Speaking at WFA’s Global Marketing Week ‘19, marketing magnate, Sir Martin Sorrell, threw out a challenge to clients everywhere: “Clients have to change too. There is no point putting agencies under pressure to change our structures unless client structures change too.”
The fact is that disruption is far more than using a new channel or introducing a new piece of tech. Disruption is fundamental. It can shake the bones of a process from the ground up. Omnichannel marketing is an example of this sort of fundamental disruption. It demands that channels and platforms interact in entirely new ways. And so organizations have to construct themselves and behave in entirely new ways to meet that demand.

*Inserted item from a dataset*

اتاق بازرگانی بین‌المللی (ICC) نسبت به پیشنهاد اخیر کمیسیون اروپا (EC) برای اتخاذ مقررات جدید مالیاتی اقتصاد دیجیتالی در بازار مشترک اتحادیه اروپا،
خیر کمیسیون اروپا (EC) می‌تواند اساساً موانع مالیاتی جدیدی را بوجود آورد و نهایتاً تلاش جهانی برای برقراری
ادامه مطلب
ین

In an exclusive censhare download, Omnichannel Strategies Demand A New Content Approach , analysts at Forrester explore the principles companies need to adopt to meet the demands of omnichannel marketing, as well as the wider benefits derived from taking this approach.
Restructure for agility
In the Forrester paper, a survey of 4,299 global business and technology leaders stated that 36% were planning to improve digital sites to increase their influence and brand reach in the market. But, close behind in second place were 33% who stated their plan was to change and/or improve their creative strategy. In fifth place but with only marginally fewer respondents at 30% was the need to develop a stronger integrated plan across channels.

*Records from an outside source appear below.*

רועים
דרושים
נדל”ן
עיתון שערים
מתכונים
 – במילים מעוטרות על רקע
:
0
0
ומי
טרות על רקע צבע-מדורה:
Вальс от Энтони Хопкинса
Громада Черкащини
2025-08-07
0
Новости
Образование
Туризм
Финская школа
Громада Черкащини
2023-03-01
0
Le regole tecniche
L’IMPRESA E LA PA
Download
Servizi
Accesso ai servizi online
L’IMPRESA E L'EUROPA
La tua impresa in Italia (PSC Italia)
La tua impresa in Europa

Why the need for restructuring? Because most companies still think of content in terms of its tactical, rather than strategic, application. Which leads them to silo behaviour and data, creating repetitive processes and wasted effort. On the other hand, this behaviour creates a demand for wasteful behaviour – as content is prepared with thought only for its immediate use in a single channel, it’s not fit for purpose anywhere else. To be reused it must be restructured, repurposed and often, recreated again from scratch.
What agility looks like
Truly omnichannel content is structured, from its inception, in a very different way to channel-specific content. Its storage is centralized and it is created, from the ground up, with a view to fitting into several different scenarios. Those variations aren’t ‘baked in’ to the core of the content itself, but modular - to be attached and discarded according to need.

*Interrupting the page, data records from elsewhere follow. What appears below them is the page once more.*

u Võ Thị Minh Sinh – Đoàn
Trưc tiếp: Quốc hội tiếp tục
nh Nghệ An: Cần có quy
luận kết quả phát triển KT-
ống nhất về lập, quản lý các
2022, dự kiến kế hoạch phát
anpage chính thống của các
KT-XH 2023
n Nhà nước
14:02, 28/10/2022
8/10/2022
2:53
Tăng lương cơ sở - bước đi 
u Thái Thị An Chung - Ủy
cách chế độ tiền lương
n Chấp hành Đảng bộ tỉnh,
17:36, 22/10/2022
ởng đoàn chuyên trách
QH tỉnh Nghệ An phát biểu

Omnichannel content is also organized according to a set of rules, or an architecture. This is made up of chunks, labels for the chunks and a description for how each chunk relates to another. These three bits of information can then be used in context to adapt content to a range of needs. By introducing a delivery system to the repositories, such as digital asset management (DAM) or product information management (PIM) systems , content can then be moved around on demand.
Understanding the most common uses for content and preparing for them doesn’t remove an element of agility or responsiveness to new, unique scenarios. It’s not baking that intransigence back in. Some content uses will be constant, or at least evolve along recognisable lines – for example, translation. This makes these processes ripe for automation, saving time and effort and allowing resources to be focused more on ‘bespoke’ content applications.
Real world benefits
Reducing wastage puts companies on a clear path to cost savings. Censhare user, Swiss supermarket chain, Migros centralized its product information and used the technology to improve ad distribution and speed up the ad creation workflow. Originally, the creative process was labor intensive with high levels of manual input, making it both expensive and error-prone.
By using an automated system, assets could be communicated to different departments and agencies and the ad output would be uniform. Product information came under tighter control with the centralization of 600,000 pieces of data that could then be shared with agencies and their studios. It drove marketing-related IT costs down by 70% and ad agency costs by 15%.
But it’s not just about driving down costs. Operational efficiencies gained by restructuring to manage omnichannel content more effectively range from improved brand relevance to increased sales. Online shopping channel, QVC aligned its processes and became a customer experience leader while Sephora assembles the most relevant content for customers visiting its site, based on key decision criteria. This highly relevant, real time personalisation has the potential to drive up engagement and ultimately, increase sales.